I have zero experience driving web traffic. That is the kind of advice or feedback I was hoping to get. However, I have experience in UE as that is what I currently do in my day job.

Basically, If I can get 1-3 orders a month I will turn a profit.

[/ QUOTE ]

1.) Find a specific product niche. Being a Walmart is not going to work, you need a niche market that is not already over-saturated. BTW, the secondary ticket market is highly saturated and hyper competitive. Stay away unless you have a preexisting database of potential customers or a massive marketing budget.

2.) Start a blog and begin reviewing the products you are eventually going to sell. Do this for 3 months / 100 products to build up unique content.

3.) Once you have a base of "spiderable" (by the search engines) content, launch your ecommerce site on a separate domain.

4.) In subsequent product reviews link to the relevant product on your ecommerce site.

4a.) Manually (or, if you have skillz, programmatically) revise your previous reviews to include links to relevant products on your ecommerce site.

4b.) For increased probability of success and visibility in search engines, etc. -- it is important to do it assbackwards - base of reviews before ecommerce.

5.) Between step one and step four, attempt to build backlinks to your blog from sites that offer synergistic cross marketing opportunity (i.e. site about dogs links to site reviewing dog products, etc.)

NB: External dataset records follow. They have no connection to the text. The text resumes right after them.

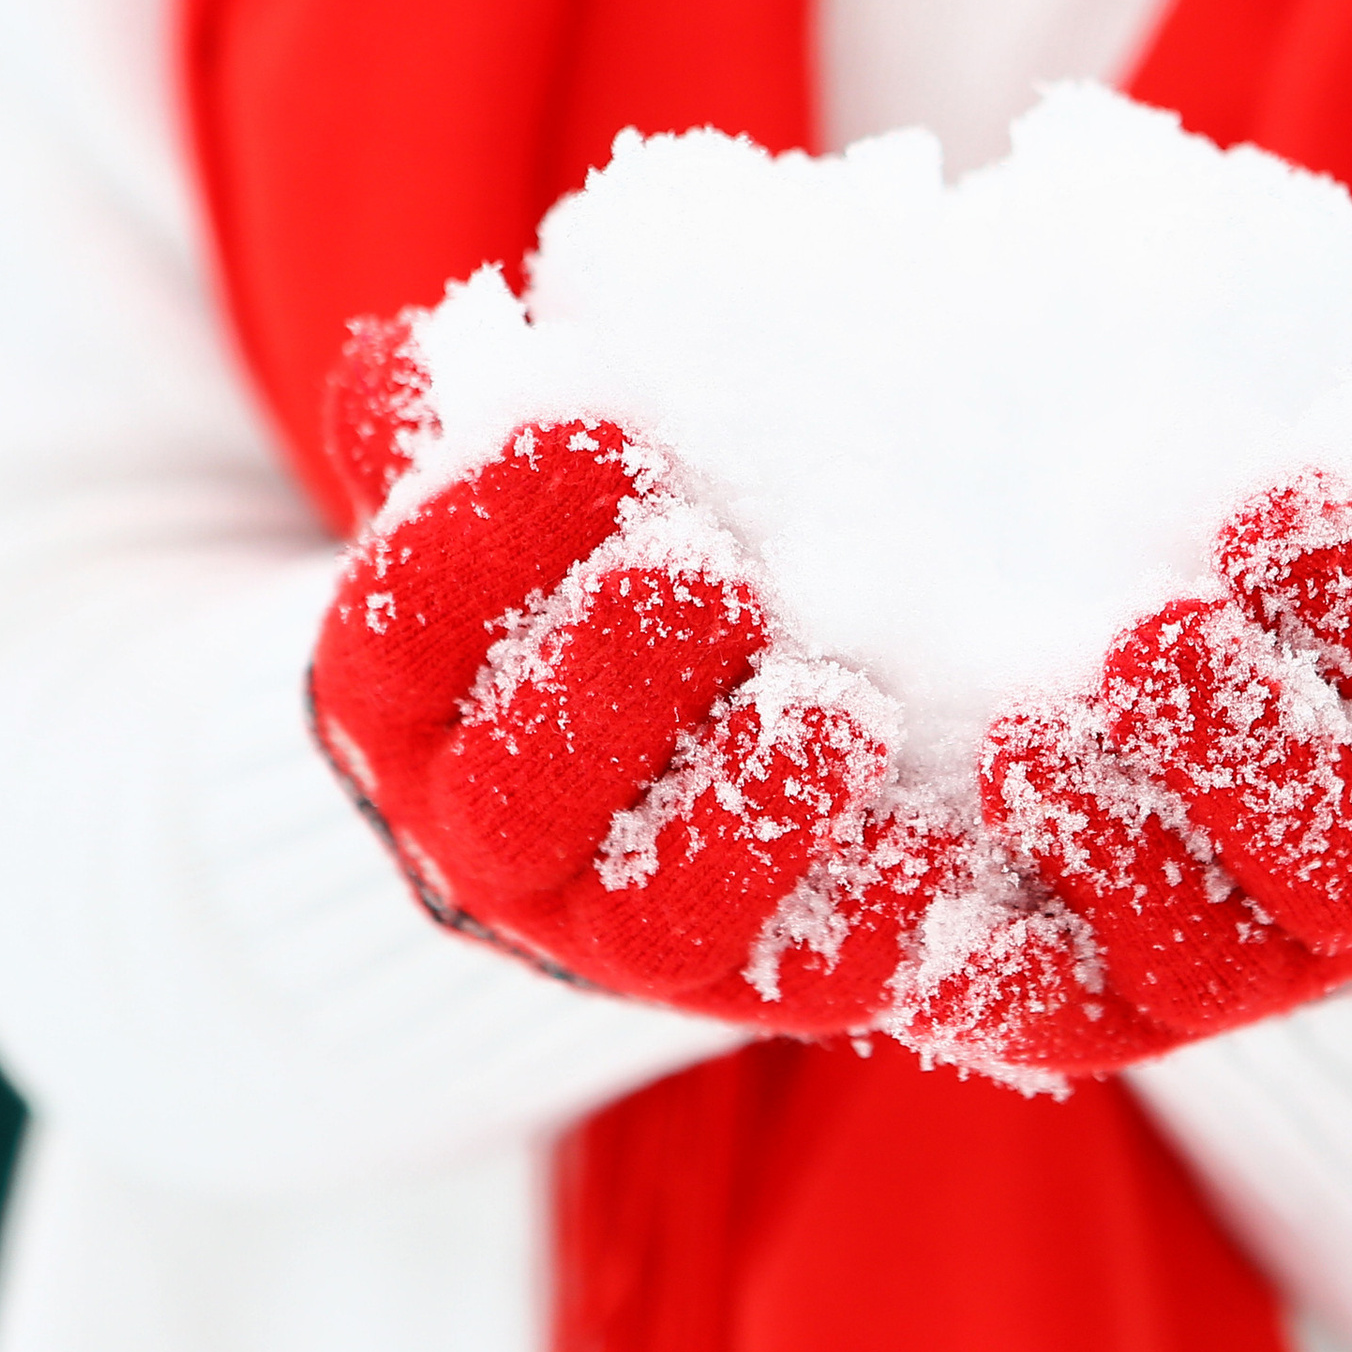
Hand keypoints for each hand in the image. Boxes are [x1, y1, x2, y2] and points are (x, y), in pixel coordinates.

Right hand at [308, 321, 956, 1033]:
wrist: (664, 749)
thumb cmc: (586, 583)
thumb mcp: (515, 497)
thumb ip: (459, 424)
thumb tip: (401, 360)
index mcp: (404, 713)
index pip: (403, 633)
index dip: (488, 532)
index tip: (596, 428)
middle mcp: (486, 844)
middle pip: (517, 793)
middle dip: (613, 676)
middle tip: (711, 568)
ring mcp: (613, 939)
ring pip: (654, 914)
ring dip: (751, 809)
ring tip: (845, 706)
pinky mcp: (754, 991)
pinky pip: (807, 983)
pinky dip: (880, 917)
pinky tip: (950, 832)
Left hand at [894, 372, 1351, 1078]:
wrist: (1261, 689)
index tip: (1273, 496)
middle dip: (1253, 747)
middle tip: (1153, 635)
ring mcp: (1252, 963)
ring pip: (1210, 960)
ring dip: (1118, 857)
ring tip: (1027, 741)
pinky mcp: (1122, 1009)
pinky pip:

6.) Continually plow all of your after tax income during the first year into paid advertising (Google AdWords, etc.) in an effort to grow your traffic and sales volume exponentially.

7.) After netting a trivial sum of money over a two year period, discover that there are more optimal ways to make money from the internet.

BTW, UE (user experience?), aside from site navigation factors, carries little importance when shopping online.

Consumers' primary concern is trust followed by timely delivery and last, but not least, a reliable customer service backend in the event of damaged products, returns, questions, etc.

If you are a good merchant you will rarely communicate with your customers beyond confirming payment, shipping date, follow-on offerings, etc.